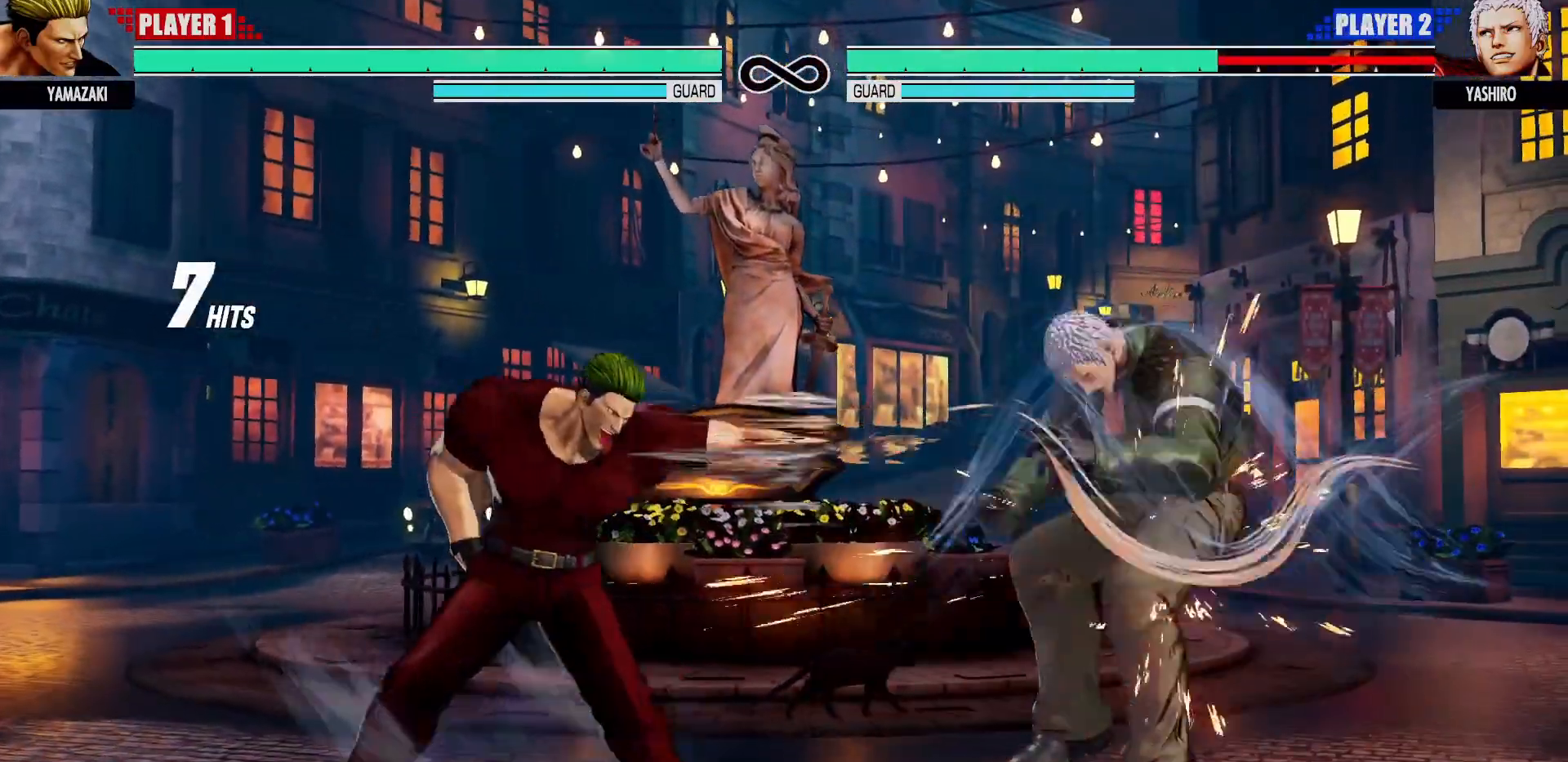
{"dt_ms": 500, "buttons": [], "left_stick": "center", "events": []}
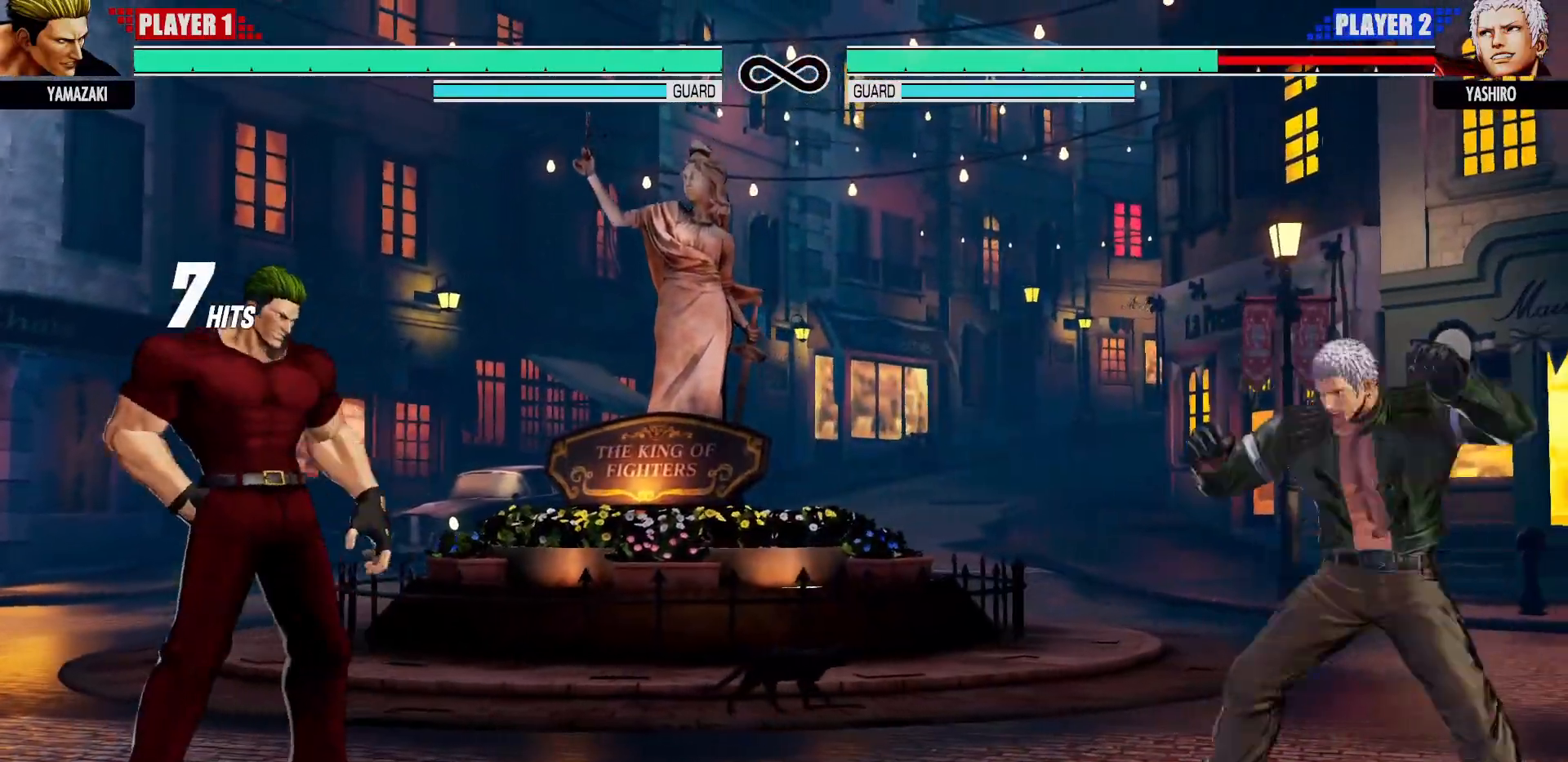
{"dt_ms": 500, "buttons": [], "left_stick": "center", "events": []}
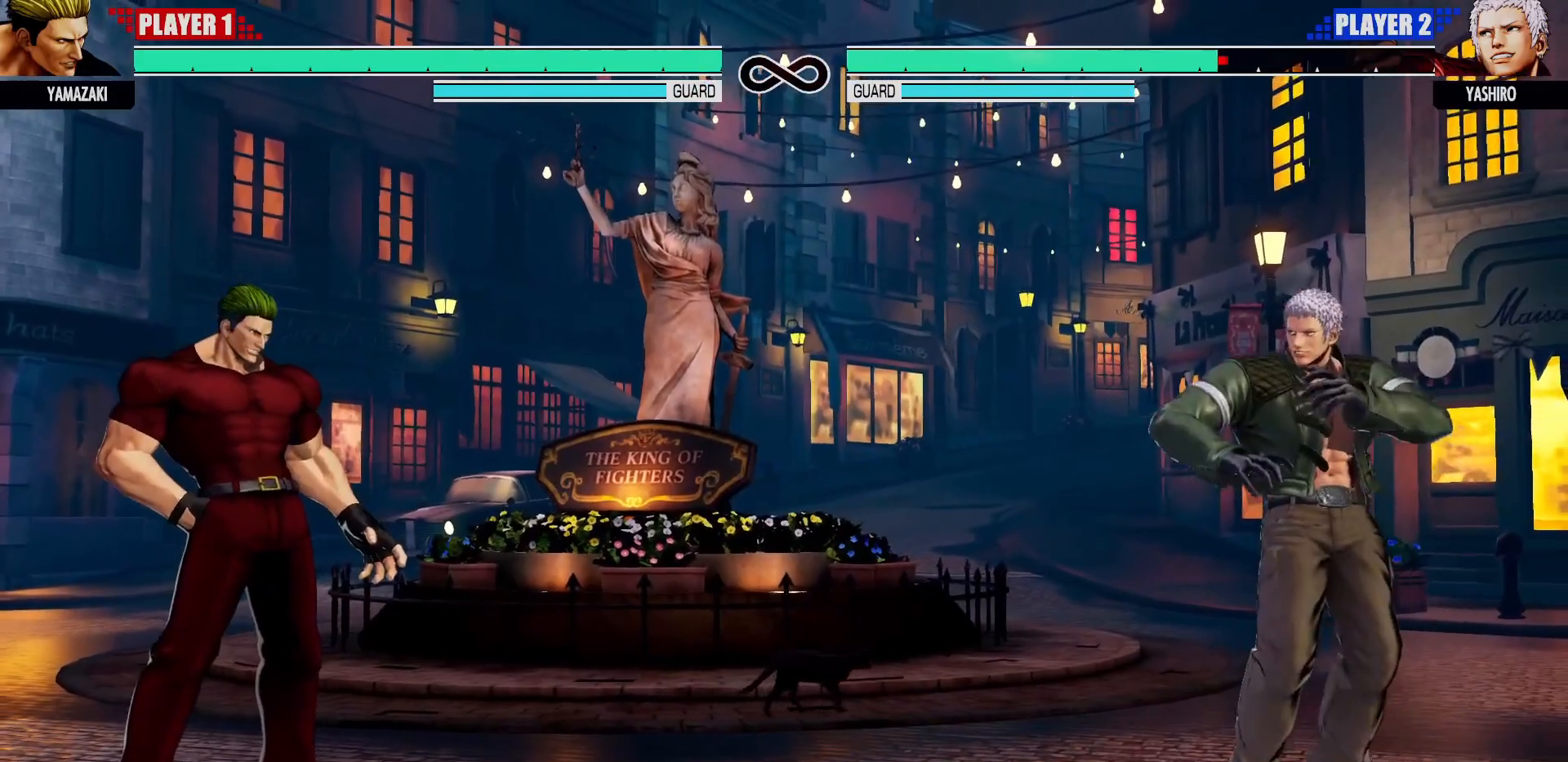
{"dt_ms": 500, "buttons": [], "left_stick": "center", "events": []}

(Task goal): What's needed is a word-for-word retyping of the listing, minus its pictures.

(Solution for this exercise):
{"dt_ms": 500, "buttons": [], "left_stick": "center", "events": []}
{"dt_ms": 500, "buttons": [], "left_stick": "center", "events": []}
{"dt_ms": 500, "buttons": [], "left_stick": "center", "events": []}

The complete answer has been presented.